In spite, however, of the airy and invincible good humour of Mr. Dodson fils, it called for no particular acuteness of observation to detect that a gloom had suddenly overspread the company. Mr. Dodson fils may even have been conscious of it himself; but, even if he was, his gay courage and inimitable flair would admit no check; and, further, it was his boast “that he had a mind above trifles.” But, in spite of this, it was apparent to all that a gloom had overspread the company.
“I call it an insult to me,” said Chrissie across the table to the goddess in a defiant undertone. “Jimmy will hear of this again.”
“Poor form, I must say,” said Mr. Davis to Miss Sparhawk, an agitated but voluble young lady who had arrived late. “I should have thought Jimmy’s old man would have known better.”
In spite of the indefatigable exertions of Mr. Dodson fils, who took upon himself the somewhat exacting duties of “head waiter,” the vigorous manipulation of knives and forks, and the revivifying influence of what Mr. Dodson fils facetiously termed “the gooseberry”—a yellow, fizzing liquid which Mr. Jordan, with a lively recollection of a recent experience, tasted very warily, and found almost nice—in spite of all these circumstances, it was only too clear that something had passed from the gay assembly that could never return.
Mr. Jordan ate very little of the robust foods that were spread before him in such profusion; but the goddess, who so miraculously had been confided to his care, behaved before these viands with wonderful vigour, resolution and success. It was far from Mr. Jordan’s province to marvel that a goddess should eat so much, or with such an absence of delicacy, but marvel he did at the catholicity of a taste that could deal so faithfully with meats of this sort, which in no sense seemed to compare with her native nectar and ambrosia.
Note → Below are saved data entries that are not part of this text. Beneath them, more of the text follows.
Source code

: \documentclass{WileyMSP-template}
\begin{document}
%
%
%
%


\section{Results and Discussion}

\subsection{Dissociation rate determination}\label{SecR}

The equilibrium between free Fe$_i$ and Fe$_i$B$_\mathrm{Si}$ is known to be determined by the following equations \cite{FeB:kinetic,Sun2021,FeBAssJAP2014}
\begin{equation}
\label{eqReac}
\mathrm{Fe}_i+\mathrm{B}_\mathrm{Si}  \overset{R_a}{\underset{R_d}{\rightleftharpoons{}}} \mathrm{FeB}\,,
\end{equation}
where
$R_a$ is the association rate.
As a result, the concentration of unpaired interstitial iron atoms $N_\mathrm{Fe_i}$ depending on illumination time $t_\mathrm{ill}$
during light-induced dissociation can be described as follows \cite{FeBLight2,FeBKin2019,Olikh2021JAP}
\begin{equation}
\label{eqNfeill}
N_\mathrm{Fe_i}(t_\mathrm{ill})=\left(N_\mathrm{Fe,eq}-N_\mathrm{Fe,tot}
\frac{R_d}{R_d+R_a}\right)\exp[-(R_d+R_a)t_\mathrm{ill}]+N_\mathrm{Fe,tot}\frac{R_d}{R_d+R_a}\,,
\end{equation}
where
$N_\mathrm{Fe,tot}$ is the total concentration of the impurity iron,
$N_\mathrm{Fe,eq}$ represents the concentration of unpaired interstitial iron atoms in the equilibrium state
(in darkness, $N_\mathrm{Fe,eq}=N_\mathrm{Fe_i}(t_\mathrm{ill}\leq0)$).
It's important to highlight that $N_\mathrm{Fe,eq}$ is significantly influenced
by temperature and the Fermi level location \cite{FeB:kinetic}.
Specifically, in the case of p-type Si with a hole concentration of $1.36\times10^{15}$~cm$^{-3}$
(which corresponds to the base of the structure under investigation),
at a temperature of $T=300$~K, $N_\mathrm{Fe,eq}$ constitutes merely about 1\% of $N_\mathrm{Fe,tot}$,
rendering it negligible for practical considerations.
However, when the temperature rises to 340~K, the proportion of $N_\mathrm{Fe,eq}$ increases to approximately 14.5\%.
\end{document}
A spasmodic flicker of gaiety was imparted to the company by the toasts and speeches. Police-Sergeant Dodson, in referring in appropriate terms to an event which concerned the scion of his house very nearly, “hoped Jimmy, who was a good boy, would make a better man than his father.”
“Taken as read, old cock,” interposed Mr. Dodson fils.
In the course of the reply made by Mr. Dodson fils to the toast of his own health and that of his fiancée, he testified with a bonhomie that was most engaging, and in terms of great felicity, to the pleasure derived by all present from the presence of everybody else.